TRY IT |
Extract the lines starting at the one containing "read property 'user'" and ending at the one containing "- **Note**: Mock", both included, and reproduce them verbatim.

§

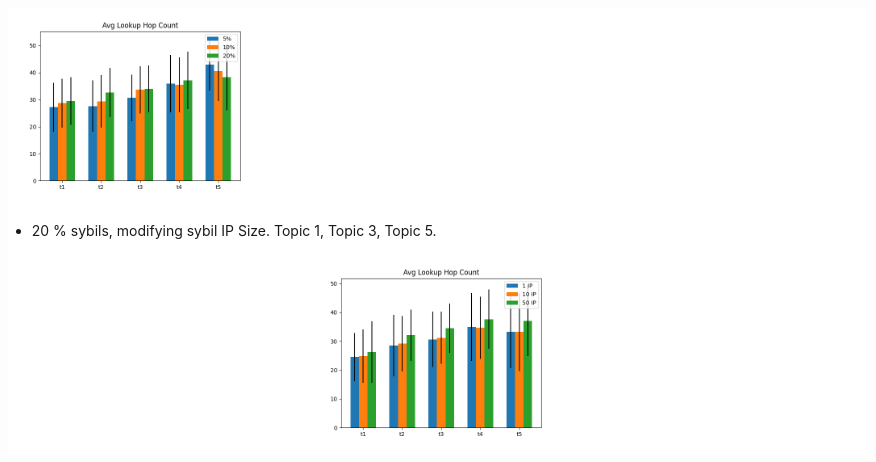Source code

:  <img src="../imgs/security_existing_topic/sybil_number/topic5/lookup_hopcount.png" width="30%" />
</p>

  - 20 % sybils, modifying sybil IP Size. Topic 1, Topic 3, Topic 5.

<p align="center">
  <img src="../imgs/security_existing_topic/sybil_ips/topic1/lookup_hopcount.png" width="30%" />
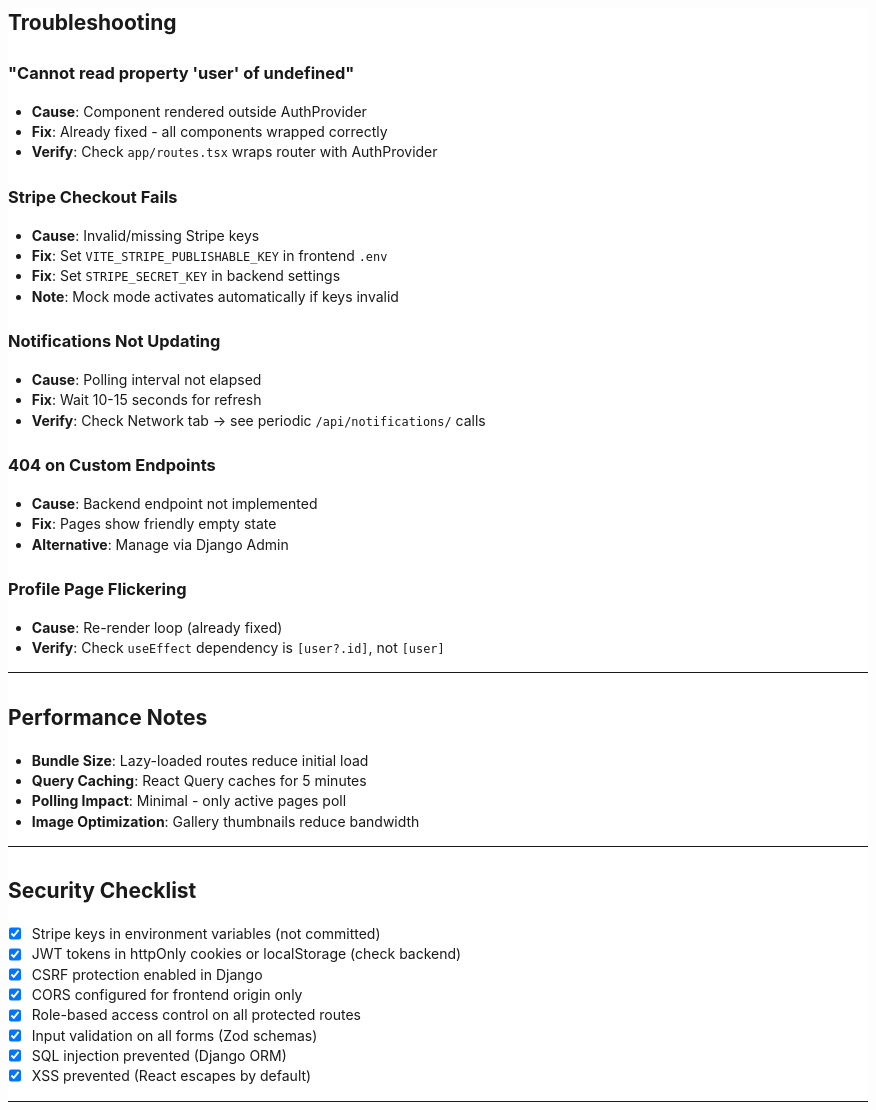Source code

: ## Troubleshooting

### "Cannot read property 'user' of undefined"
- **Cause**: Component rendered outside AuthProvider
- **Fix**: Already fixed - all components wrapped correctly
- **Verify**: Check `app/routes.tsx` wraps router with AuthProvider

### Stripe Checkout Fails
- **Cause**: Invalid/missing Stripe keys
- **Fix**: Set `VITE_STRIPE_PUBLISHABLE_KEY` in frontend `.env`
- **Fix**: Set `STRIPE_SECRET_KEY` in backend settings
- **Note**: Mock mode activates automatically if keys invalid

### Notifications Not Updating
- **Cause**: Polling interval not elapsed
- **Fix**: Wait 10-15 seconds for refresh
- **Verify**: Check Network tab → see periodic `/api/notifications/` calls

### 404 on Custom Endpoints
- **Cause**: Backend endpoint not implemented
- **Fix**: Pages show friendly empty state
- **Alternative**: Manage via Django Admin

### Profile Page Flickering
- **Cause**: Re-render loop (already fixed)
- **Verify**: Check `useEffect` dependency is `[user?.id]`, not `[user]`

---

## Performance Notes

- **Bundle Size**: Lazy-loaded routes reduce initial load
- **Query Caching**: React Query caches for 5 minutes
- **Polling Impact**: Minimal - only active pages poll
- **Image Optimization**: Gallery thumbnails reduce bandwidth

---

## Security Checklist

- [x] Stripe keys in environment variables (not committed)
- [x] JWT tokens in httpOnly cookies or localStorage (check backend)
- [x] CSRF protection enabled in Django
- [x] CORS configured for frontend origin only
- [x] Role-based access control on all protected routes
- [x] Input validation on all forms (Zod schemas)
- [x] SQL injection prevented (Django ORM)
- [x] XSS prevented (React escapes by default)

---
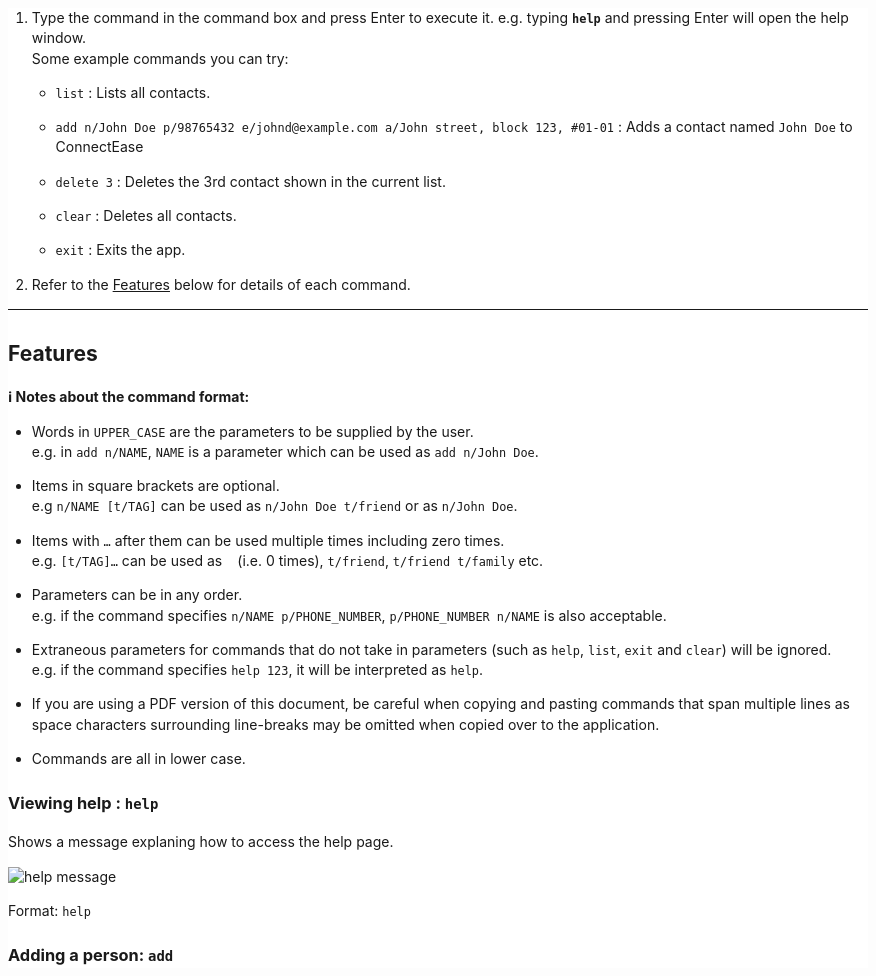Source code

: 1. Type the command in the command box and press Enter to execute it. e.g. typing **`help`** and pressing Enter will open the help window.<br>
   Some example commands you can try:

   * `list` : Lists all contacts.

   * `add n/John Doe p/98765432 e/johnd@example.com a/John street, block 123, #01-01` : Adds a contact named `John Doe` to ConnectEase

   * `delete 3` : Deletes the 3rd contact shown in the current list.

   * `clear` : Deletes all contacts.

   * `exit` : Exits the app.

1. Refer to the [Features](#features) below for details of each command.

--------------------------------------------------------------------------------------------------------------------

## Features

<div markdown="block" class="alert alert-info">

**:information_source: Notes about the command format:**<br>

* Words in `UPPER_CASE` are the parameters to be supplied by the user.<br>
  e.g. in `add n/NAME`, `NAME` is a parameter which can be used as `add n/John Doe`.

* Items in square brackets are optional.<br>
  e.g `n/NAME [t/TAG]` can be used as `n/John Doe t/friend` or as `n/John Doe`.

* Items with `…`​ after them can be used multiple times including zero times.<br>
  e.g. `[t/TAG]…​` can be used as ` ` (i.e. 0 times), `t/friend`, `t/friend t/family` etc.

* Parameters can be in any order.<br>
  e.g. if the command specifies `n/NAME p/PHONE_NUMBER`, `p/PHONE_NUMBER n/NAME` is also acceptable.

* Extraneous parameters for commands that do not take in parameters (such as `help`, `list`, `exit` and `clear`) will be ignored.<br>
  e.g. if the command specifies `help 123`, it will be interpreted as `help`.

* If you are using a PDF version of this document, be careful when copying and pasting commands that span multiple lines as space characters surrounding line-breaks may be omitted when copied over to the application.

* Commands are all in lower case. 

</div>

### Viewing help : `help`

Shows a message explaning how to access the help page.

![help message](images/helpMessage.png)

Format: `help`


### Adding a person: `add`
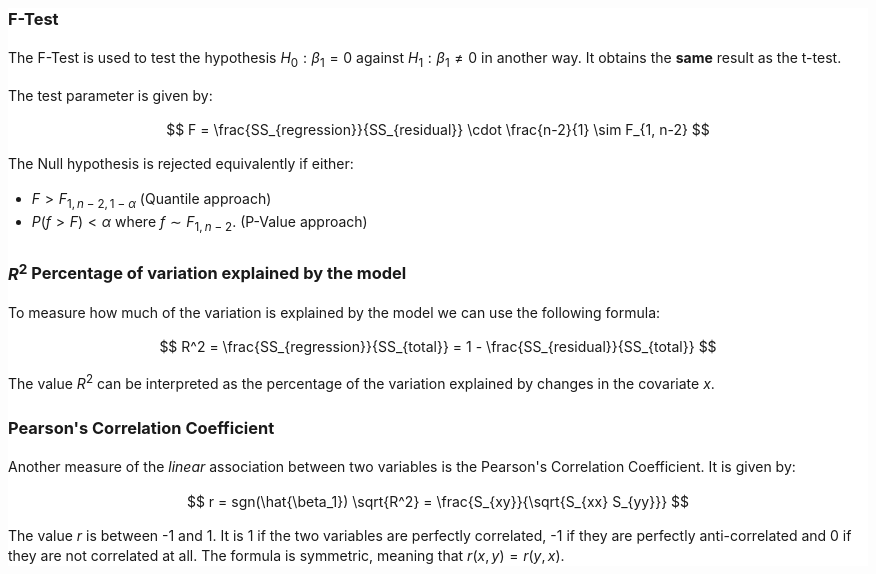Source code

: ### F-Test

The F-Test is used to test the hypothesis $H_0: \beta_1 = 0$ against $H_1: \beta_1 \neq 0$ in another way. It obtains the **same** result as the t-test.

The test parameter is given by:

$$
F = \frac{SS_{regression}}{SS_{residual}} \cdot \frac{n-2}{1} \sim F_{1, n-2}
$$

The Null hypothesis is rejected equivalently if either:

+ $F > F_{1, n-2, 1-\alpha}$ (Quantile approach)
+ $P(f > F) < \alpha$ where $f \sim F_{1, n-2}$. (P-Value approach)

### $R^2$ Percentage of variation explained by the model

To measure how much of the variation is explained by the model we can use the following formula:

$$
R^2 = \frac{SS_{regression}}{SS_{total}} = 1 - \frac{SS_{residual}}{SS_{total}}
$$

The value $R^2$ can be interpreted as the percentage of the variation explained by changes in the covariate $x$.

### Pearson's Correlation Coefficient

Another measure of the *linear* association between two variables is the Pearson's Correlation Coefficient. It is given by:

$$
r = sgn(\hat{\beta_1}) \sqrt{R^2} = \frac{S_{xy}}{\sqrt{S_{xx} S_{yy}}}
$$

The value $r$ is between -1 and 1. It is 1 if the two variables are perfectly correlated, -1 if they are perfectly anti-correlated and 0 if they are not correlated at all. The formula is symmetric, meaning that $r(x,y) = r(y,x)$.
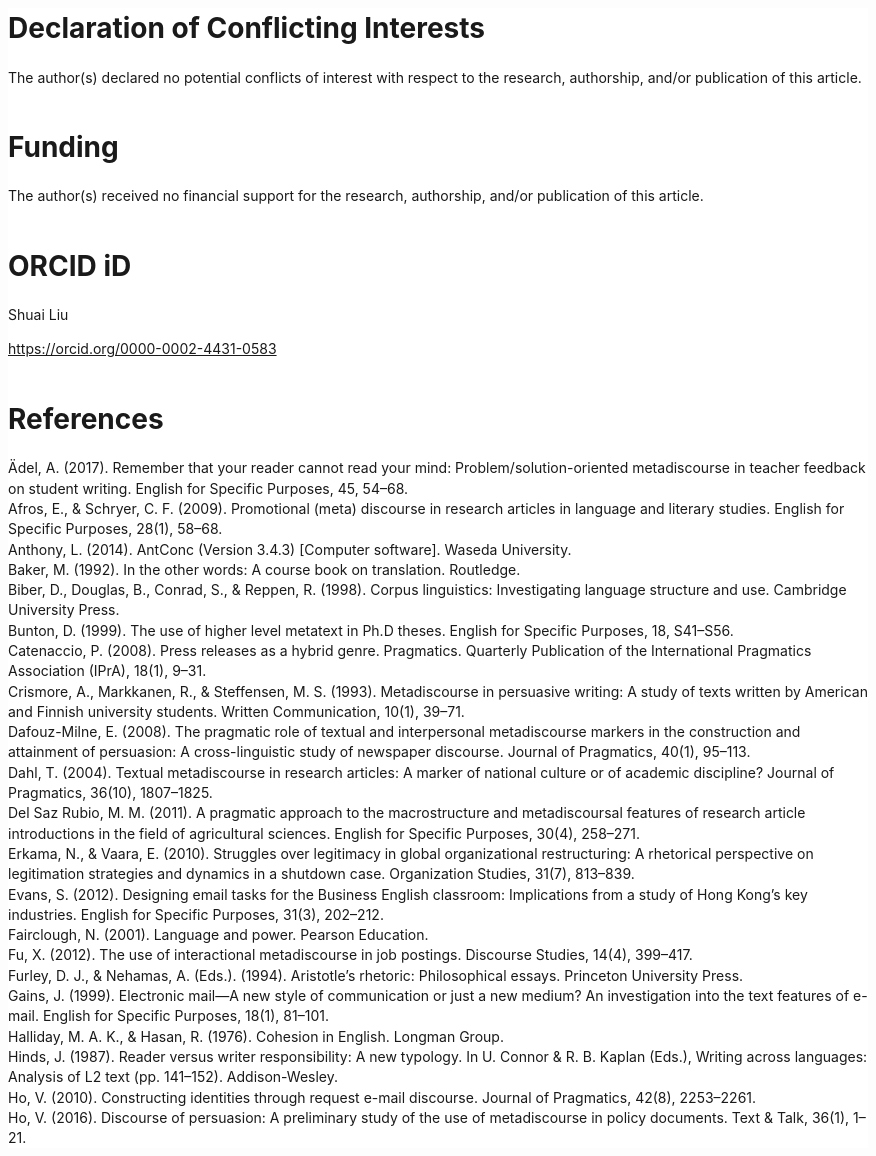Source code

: # Declaration of Conflicting Interests

The author(s) declared no potential conflicts of interest with respect to the research, authorship, and/or publication of this article.

# Funding

The author(s) received no financial support for the research, authorship, and/or publication of this article.

# ORCID iD

Shuai Liu

https://orcid.org/0000-0002-4431-0583

# References

Ädel, A. (2017). Remember that your reader cannot read your mind: Problem/solution-oriented metadiscourse in teacher feedback on student writing. English for Specific Purposes, 45, 54–68.   
Afros, E., & Schryer, C. F. (2009). Promotional (meta) discourse in research articles in language and literary studies. English for Specific Purposes, 28(1), 58–68.   
Anthony, L. (2014). AntConc (Version 3.4.3) [Computer software]. Waseda University.   
Baker, M. (1992). In the other words: A course book on translation. Routledge.   
Biber, D., Douglas, B., Conrad, S., & Reppen, R. (1998). Corpus linguistics: Investigating language structure and use. Cambridge University Press.   
Bunton, D. (1999). The use of higher level metatext in Ph.D theses. English for Specific Purposes, 18, S41–S56.   
Catenaccio, P. (2008). Press releases as a hybrid genre. Pragmatics. Quarterly Publication of the International Pragmatics Association (IPrA), 18(1), 9–31.   
Crismore, A., Markkanen, R., & Steffensen, M. S. (1993). Metadiscourse in persuasive writing: A study of texts written by American and Finnish university students. Written Communication, 10(1), 39–71.   
Dafouz-Milne, E. (2008). The pragmatic role of textual and interpersonal metadiscourse markers in the construction and attainment of persuasion: A cross-linguistic study of newspaper discourse. Journal of Pragmatics, 40(1), 95–113.   
Dahl, T. (2004). Textual metadiscourse in research articles: A marker of national culture or of academic discipline? Journal of Pragmatics, 36(10), 1807–1825.   
Del Saz Rubio, M. M. (2011). A pragmatic approach to the macrostructure and metadiscoursal features of research article introductions in the field of agricultural sciences. English for Specific Purposes, 30(4), 258–271.   
Erkama, N., & Vaara, E. (2010). Struggles over legitimacy in global organizational restructuring: A rhetorical perspective on legitimation strategies and dynamics in a shutdown case. Organization Studies, 31(7), 813–839.   
Evans, S. (2012). Designing email tasks for the Business English classroom: Implications from a study of Hong Kong’s key industries. English for Specific Purposes, 31(3), 202–212.   
Fairclough, N. (2001). Language and power. Pearson Education.   
Fu, X. (2012). The use of interactional metadiscourse in job postings. Discourse Studies, 14(4), 399–417.   
Furley, D. J., & Nehamas, A. (Eds.). (1994). Aristotle’s rhetoric: Philosophical essays. Princeton University Press.   
Gains, J. (1999). Electronic mail—A new style of communication or just a new medium? An investigation into the text features of e-mail. English for Specific Purposes, 18(1), 81–101.   
Halliday, M. A. K., & Hasan, R. (1976). Cohesion in English. Longman Group.   
Hinds, J. (1987). Reader versus writer responsibility: A new typology. In U. Connor & R. B. Kaplan (Eds.), Writing across languages: Analysis of L2 text (pp. 141–152). Addison-Wesley.   
Ho, V. (2010). Constructing identities through request e-mail discourse. Journal of Pragmatics, 42(8), 2253–2261.   
Ho, V. (2016). Discourse of persuasion: A preliminary study of the use of metadiscourse in policy documents. Text & Talk, 36(1), 1–21.   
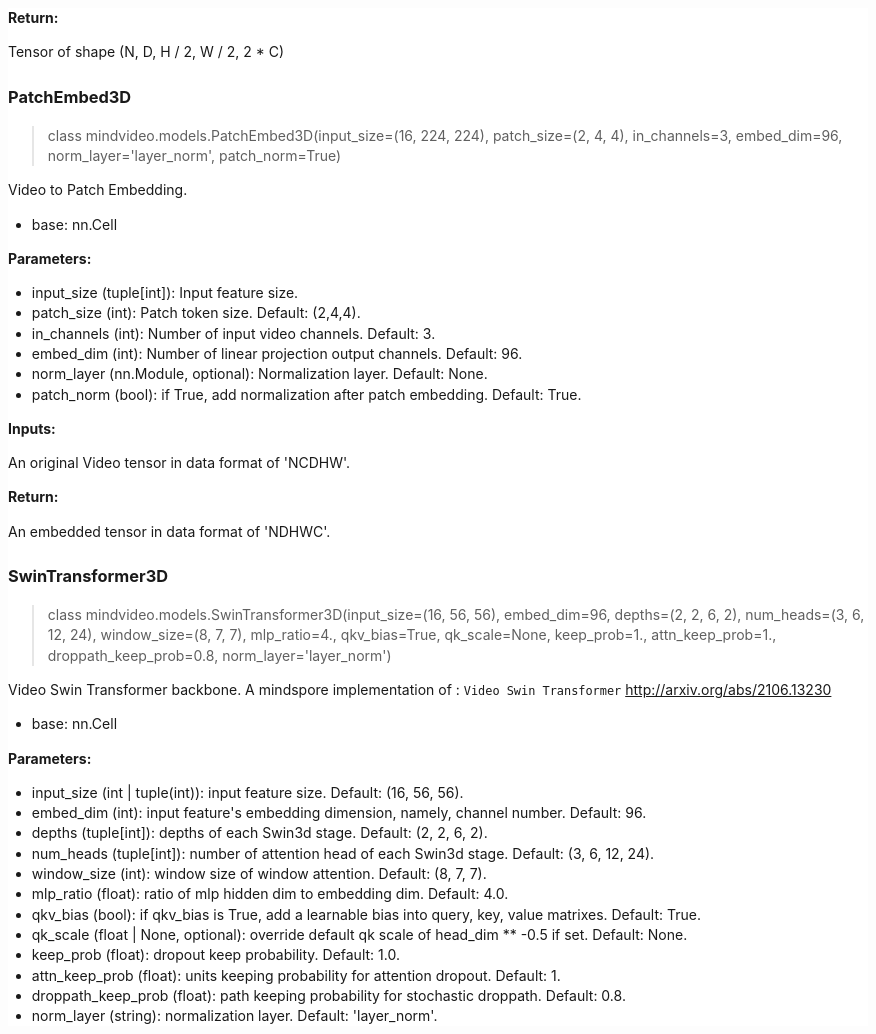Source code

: **Return:**

Tensor of shape (N, D, H / 2, W / 2, 2 * C)


### PatchEmbed3D

> class mindvideo.models.PatchEmbed3D(input_size=(16, 224, 224), patch_size=(2, 4, 4),
                 in_channels=3, embed_dim=96, norm_layer='layer_norm', patch_norm=True)

Video to Patch Embedding.

- base: nn.Cell

**Parameters:**

- input_size (tuple[int]): Input feature size.
- patch_size (int): Patch token size. Default: (2,4,4).
- in_channels (int): Number of input video channels. Default: 3.
- embed_dim (int): Number of linear projection output channels. Default: 96.
- norm_layer (nn.Module, optional): Normalization layer. Default: None.
- patch_norm (bool): if True, add normalization after patch embedding. Default: True.


**Inputs:**

An original Video tensor in data format of 'NCDHW'.

**Return:**

An embedded tensor in data format of 'NDHWC'.


### SwinTransformer3D

> class mindvideo.models.SwinTransformer3D(input_size=(16, 56, 56),
                 embed_dim=96,
                 depths=(2, 2, 6, 2),
                 num_heads=(3, 6, 12, 24),
                 window_size=(8, 7, 7),
                 mlp_ratio=4.,
                 qkv_bias=True,
                 qk_scale=None,
                 keep_prob=1.,
                 attn_keep_prob=1.,
                 droppath_keep_prob=0.8,
                 norm_layer='layer_norm')

Video Swin Transformer backbone. A mindspore implementation of : `Video Swin Transformer` http://arxiv.org/abs/2106.13230

- base: nn.Cell

**Parameters:**

- input_size (int | tuple(int)): input feature size. Default: (16, 56, 56).
- embed_dim (int): input feature's embedding dimension, namely, channel number. Default: 96.
- depths (tuple[int]): depths of each Swin3d stage. Default: (2, 2, 6, 2).
- num_heads (tuple[int]): number of attention head of each Swin3d stage. Default: (3, 6, 12, 24).
- window_size (int): window size of window attention. Default: (8, 7, 7).
- mlp_ratio (float): ratio of mlp hidden dim to embedding dim. Default: 4.0.
- qkv_bias (bool): if qkv_bias is True, add a learnable bias into query, key, value matrixes. Default: True.
- qk_scale (float | None, optional): override default qk scale of head_dim ** -0.5 if set. Default: None.
- keep_prob (float): dropout keep probability. Default: 1.0.
- attn_keep_prob (float): units keeping probability for attention dropout. Default: 1.
- droppath_keep_prob (float): path keeping probability for stochastic droppath. Default: 0.8.
- norm_layer (string): normalization layer. Default: 'layer_norm'.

§

REPLY |
### "Cannot read property 'user' of undefined"
- **Cause**: Component rendered outside AuthProvider
- **Fix**: Already fixed - all components wrapped correctly
- **Verify**: Check `app/routes.tsx` wraps router with AuthProvider

### Stripe Checkout Fails
- **Cause**: Invalid/missing Stripe keys
- **Fix**: Set `VITE_STRIPE_PUBLISHABLE_KEY` in frontend `.env`
- **Fix**: Set `STRIPE_SECRET_KEY` in backend settings
- **Note**: Mock mode activates automatically if keys invalid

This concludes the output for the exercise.